« L’accusé », voire, encore plus pitoyable, « Invisible guest », se veulent les différentes traductions françaises de cet excellentissime Contretemps Espagnol. Un jeune businessman Catalan élu homme d’affaires de l’année est accusé du meurtre de sa maitresse dans une chambre d’hôtel. Confronté à une redoutable et célèbre avocate convoquée exceptionnellement pour lui faire gagner ce cas désespéré, ce huis-clos s’étale sur toute la durée de leur dialogue d’investigations, de confidences, de déductions et de préparations de défense, ponctué bien sûr d’une succession ininterrompue de flashbacks tant révélateurs que mystificateurs.

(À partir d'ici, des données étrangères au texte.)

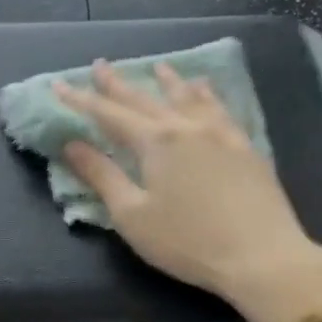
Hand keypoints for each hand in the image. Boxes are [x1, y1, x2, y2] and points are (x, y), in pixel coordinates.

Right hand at [53, 63, 321, 321]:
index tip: (59, 85)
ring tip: (157, 67)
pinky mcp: (245, 146)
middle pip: (145, 99)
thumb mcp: (133, 215)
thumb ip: (102, 176)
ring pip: (188, 97)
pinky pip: (220, 108)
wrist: (262, 256)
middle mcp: (186, 126)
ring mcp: (220, 133)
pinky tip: (206, 90)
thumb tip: (72, 145)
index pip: (108, 114)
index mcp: (155, 141)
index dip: (81, 100)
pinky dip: (206, 94)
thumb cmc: (188, 242)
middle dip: (118, 84)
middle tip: (99, 65)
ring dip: (168, 81)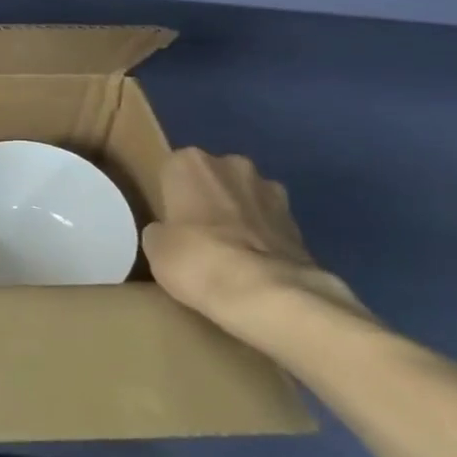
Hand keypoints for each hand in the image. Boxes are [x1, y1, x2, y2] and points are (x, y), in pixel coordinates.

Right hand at [143, 148, 365, 331]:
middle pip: (214, 179)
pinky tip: (257, 268)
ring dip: (241, 217)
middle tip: (201, 238)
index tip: (172, 224)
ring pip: (247, 199)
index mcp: (190, 162)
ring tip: (233, 256)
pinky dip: (265, 240)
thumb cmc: (197, 259)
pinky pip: (271, 226)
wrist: (268, 294)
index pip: (173, 172)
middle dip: (210, 201)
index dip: (173, 198)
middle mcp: (231, 164)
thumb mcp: (156, 248)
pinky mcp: (300, 222)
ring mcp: (271, 191)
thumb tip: (168, 234)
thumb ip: (161, 231)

Dans une cascade de circonstances hitchcockiennes allant crescendo, on reste d’abord solidaires de cette relation clandestine, s’empêtrant de drames qui s’empirent à mesure qu’elle s’acharne à préserver leur pauvre secret, par l’emprise glaciale de la formidable légiste aux angoissantes intentions, puis complètement mystifiés par la mise en lumière d’un renouvèlement perpétuel des enjeux réels, et ce jusqu’à un twist final à couper le souffle. La pluie de versions, d’hypothèses, plusieurs fois revisitées, pour les besoins évolutifs de la défense autant que pour la vérité, instrumentalise une incroyable partie d’échecs, de manipulations et de machiavélisme aux intérêts à la fois communs et opposés entre deux virtuoses du mensonge et du pouvoir.
Dans la lignée d’un Usual suspects, ce film énorme se voit deux fois, la première pour le bonheur d’être bluffé, et la seconde pour jouir de la manière avec laquelle on s’est fait balader.